Set down exactly the lines from the one containing "else if (En)" through the last line of the data below, and no others.

(Design files in plain text)
───

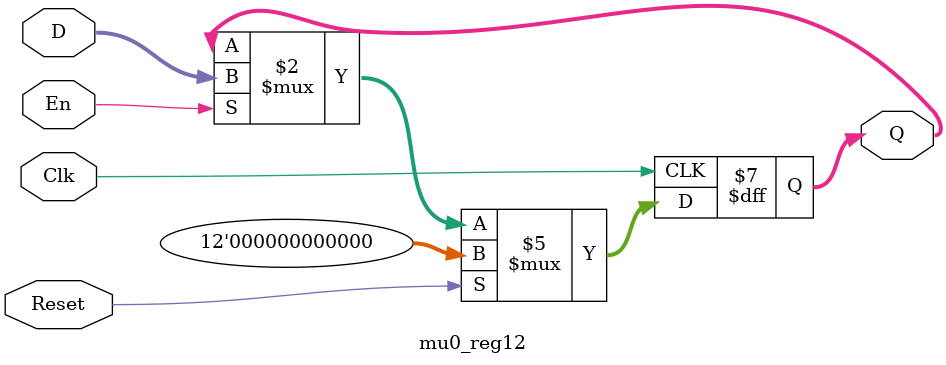
<source format=v>

`timescale 1ns/100ps

// for simulation purposes, do not delete
`default_nettype none

// module header

module mu0_reg12(input  wire        Clk, 
	             input  wire        Reset,     
			     input  wire        En, 
			     input  wire [11:0] D, 
			     output reg  [11:0] Q);

// behavioural code - clock driven

always @(posedge Clk)
    if (Reset)
        Q <= 12'h000;
    else if (En)
        Q <= D;

endmodule 

// for simulation purposes, do not delete
`default_nettype wire

</source>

───

**OUTPUT FOR THIS EXERCISE**
    else if (En)
        Q <= D;

endmodule 

// for simulation purposes, do not delete
`default_nettype wire

</source>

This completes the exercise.